▸ **DATA EXTRACTS**
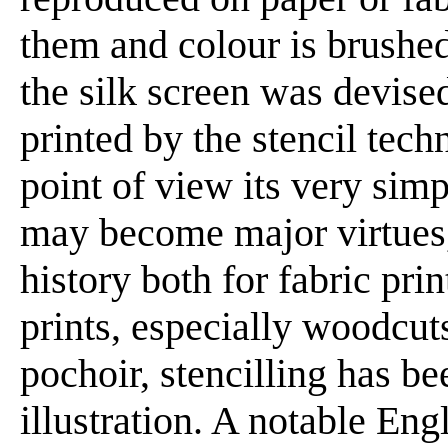
them and colour is brushed
the silk screen was devise
printed by the stencil tech
point of view its very simp
may become major virtues,
history both for fabric pri
prints, especially woodcuts
pochoir, stencilling has 
illustration. A notable Eng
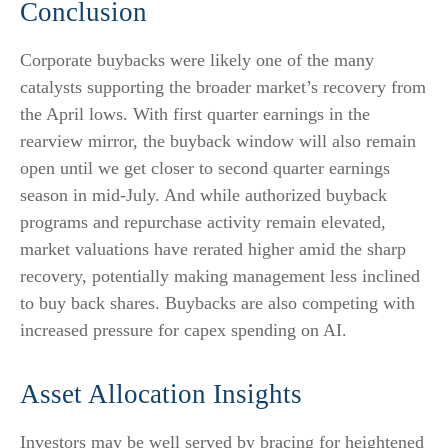
Conclusion
Corporate buybacks were likely one of the many
catalysts supporting the broader market’s recovery from
the April lows. With first quarter earnings in the
rearview mirror, the buyback window will also remain
open until we get closer to second quarter earnings
season in mid-July. And while authorized buyback
programs and repurchase activity remain elevated,
market valuations have rerated higher amid the sharp
recovery, potentially making management less inclined
to buy back shares. Buybacks are also competing with
increased pressure for capex spending on AI.
Asset Allocation Insights
Investors may be well served by bracing for heightened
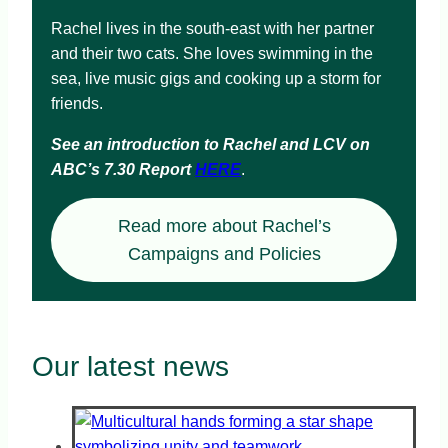
Rachel lives in the south-east with her partner
and their two cats. She loves swimming in the
sea, live music gigs and cooking up a storm for
friends.
See an introduction to Rachel and LCV on
ABC’s 7.30 Report
HERE
.
Read more about Rachel’s
Campaigns and Policies
Our latest news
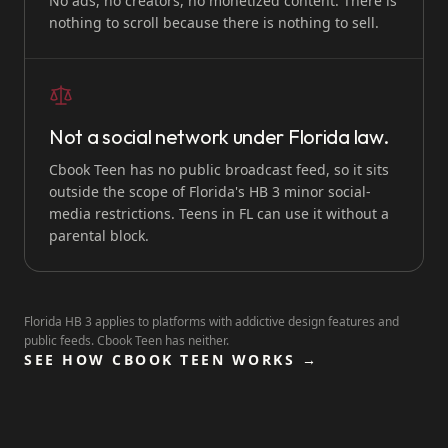
No ads, no creators, no monetized content. There is
nothing to scroll because there is nothing to sell.
Not a social network under Florida law.
Cbook Teen has no public broadcast feed, so it sits
outside the scope of Florida's HB 3 minor social-
media restrictions. Teens in FL can use it without a
parental block.
Florida HB 3 applies to platforms with addictive design features and
public feeds. Cbook Teen has neither.
SEE HOW CBOOK TEEN WORKS →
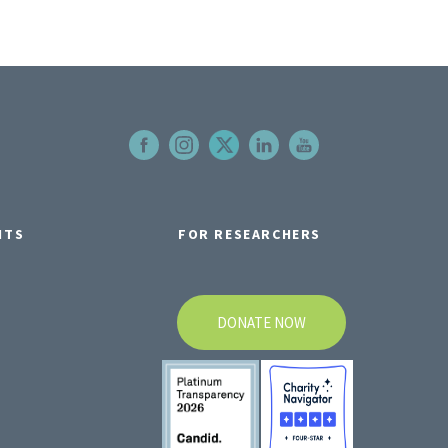
NTS
FOR RESEARCHERS
DONATE NOW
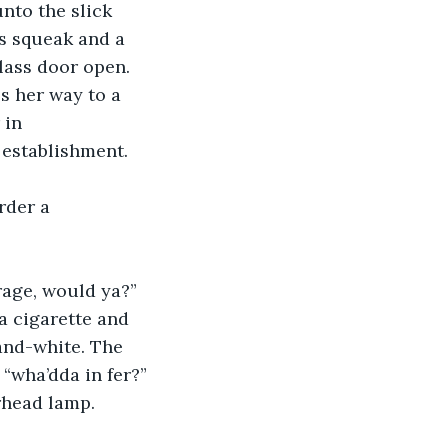
nto the slick 
es squeak and a 
lass door open. 
s her way to a 
 in 
 establishment.
rder a 
rage, would ya?” 
a cigarette and 
and-white. The 
“wha’dda in fer?” 
rhead lamp.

▸ **JOB**
Output every line of text read from the pages in the material above as a Markdown table with the columns "No." and "Line", one numbered row per line and no rows for blank lines. Leave the pictures out of the answer.

▸ **RESPONSE AREA**
| No. | Line |
|---|---|
| 1 | them and colour is brushed |
| 2 | the silk screen was devise |
| 3 | printed by the stencil tech |
| 4 | point of view its very simp |
| 5 | may become major virtues, |
| 6 | history both for fabric pri |
| 7 | prints, especially woodcuts |
| 8 | pochoir, stencilling has  |
| 9 | illustration. A notable Eng |
| 10 | Conclusion |
| 11 | Corporate buybacks were likely one of the many |
| 12 | catalysts supporting the broader market’s recovery from |
| 13 | the April lows. With first quarter earnings in the |
| 14 | rearview mirror, the buyback window will also remain |
| 15 | open until we get closer to second quarter earnings |
| 16 | season in mid-July. And while authorized buyback |
| 17 | programs and repurchase activity remain elevated, |
| 18 | market valuations have rerated higher amid the sharp |
| 19 | recovery, potentially making management less inclined |
| 20 | to buy back shares. Buybacks are also competing with |
| 21 | increased pressure for capex spending on AI. |
| 22 | Asset Allocation Insights |
| 23 | Investors may be well served by bracing for heightened |
| 24 | Rachel lives in the south-east with her partner |
| 25 | and their two cats. She loves swimming in the |
| 26 | sea, live music gigs and cooking up a storm for |
| 27 | friends. |
| 28 | See an introduction to Rachel and LCV on |
| 29 | ABC’s 7.30 Report |
| 30 | HERE |
| 31 | . |
| 32 | Read more about Rachel’s |
| 33 | Campaigns and Policies |
| 34 | Our latest news |
| 35 | No ads, no creators, no monetized content. There is |
| 36 | nothing to scroll because there is nothing to sell. |
| 37 | Not a social network under Florida law. |
| 38 | Cbook Teen has no public broadcast feed, so it sits |
| 39 | outside the scope of Florida's HB 3 minor social- |
| 40 | media restrictions. Teens in FL can use it without a |
| 41 | parental block. |
| 42 | Florida HB 3 applies to platforms with addictive design features and |
| 43 | public feeds. Cbook Teen has neither. |
| 44 | SEE HOW CBOOK TEEN WORKS → |
| 45 | NTS |
| 46 | FOR RESEARCHERS |
| 47 | DONATE NOW |
| 48 | nto the slick  |
| 49 | es squeak and a  |
| 50 | lass door open.  |
| 51 | s her way to a  |
| 52 |  in  |
| 53 |  establishment. |
| 54 | rder a  |
| 55 | rage, would ya?”  |
| 56 | a cigarette and  |
| 57 | and-white. The  |
| 58 | “wha’dda in fer?”  |
| 59 | rhead lamp. |